This is the Scrap Metal, Commodities, Recycling and Economic Report, by BENLEE and Raleigh and Goldsboro Recycling, August 21st, 2017.
Last week many commodity prices rose and economic reports were mixed.
U.S steel production rose slightly, to close near a 2.5 year high, despite strong steel imports, hurting U.S. steel producers.
Oil fell slightly to about $49 a barrel, near breakeven for many U.S. drillers and below the about $60/barrel that OPEC would like. The oil rig count fell 5 to 768, as oil prices remain well off their highs off a few years ago.
Iron ore jumped $8.00/MT, closing at $75.50, about a 4 month high, on solid global demand, putting upward pressure on steel prices.
Scrap ferrous prices continued up. With September approaching we are hearing there could be more upward pressure. Nucor’s DRI, scrap metal substitute plant, remains off line adding to the upward pressure.
Hot dipped galvanized steel was unchanged at $940/ton on continued good demand. There were numerous announcements of rebar and sheet up $30/Ton last week.
Stainless 304 scrap prices remained steady at 29.5 cents per pound. With ferrous prices on the rise, stainless is seeing upward price pressure.
Copper rose to a new multiyear high ending at $2.94 for the week on solid global demand. Copper is at about 4 cents this morning to $2.98.
The 5 year chart shows copper at the about three year high as scrap spreads increase due to large amounts of scrap that is coming to market.
Copper inventories fell slightly, but remain at a much higher levels than 12 months ago, which is tempering the price increases.
Aluminum hit a new multi-year high ending at 93.9 cents, on continued good global demand.
The 5 year chart shows prices are near a 4 year high as the global economy continues to improve. These increases are causing manufactures to relook at higher strength steel and composites.
Aluminum inventories fell yet again to a new about 10 year low, on good global demand, which continues to put upward pressure on prices.
U.S. Housing starts, a key economic indicator fell 4.8% to a seasonally adjusted 1.155 million. On the positive side, this is more than double the low of 478,000 in 2009, but the average over the past 57 years has been about 1.44 million. Frankly, this slowing could indicate a problem in the economy.
Retail sales, a major economic driver were up a strong .6 percent in July, the sharpest increase since December, driven by purchases in retail stores and vehicles sales.
August’s consumer sentiment rose to 97.6%, the strongest reading since January as people felt better about their personal financial prospects, helped by the 8 year run up of job creation and stock market increases.
U.S. industrial production rose a strong 2.2 percent vs last year, the highest annual gain since January 2015, with manufacturing rising 1.2 percent and a strong 10.2 percent rise in mining, putting upward pressure on commodity prices.

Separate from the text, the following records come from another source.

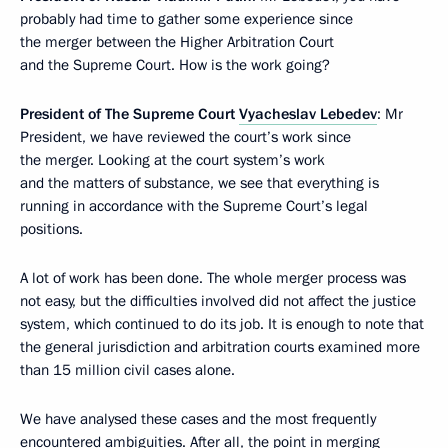
probably had time to gather some experience since
the merger between the Higher Arbitration Court
and the Supreme Court. How is the work going?
President of The Supreme Court
Vyacheslav Lebedev
: Mr
President, we have reviewed the court’s work since
the merger. Looking at the court system’s work
and the matters of substance, we see that everything is
running in accordance with the Supreme Court’s legal
positions.
A lot of work has been done. The whole merger process was
not easy, but the difficulties involved did not affect the justice
system, which continued to do its job. It is enough to note that
the general jurisdiction and arbitration courts examined more
than 15 million civil cases alone.
We have analysed these cases and the most frequently
encountered ambiguities. After all, the point in merging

Initial unemployment claims fell to 232,000, the lowest since February’s 227,000, which was the best reading since March 1973, 44 years ago. Claims have also been below the key 300,000 level for 128 weeks, about 2.5 Years, making this the longest stretch since 1970, 47 years ago.
Wall street ended down at 21,675 as many are nervous about the U.S. economy. The expected tax cuts, which were to boost the economy, have been delayed, but the global economy is doing better than expected. Many are unhappy with 2% growth, but most U.S. companies continue to have record profits keeping upward pressure on commodify prices.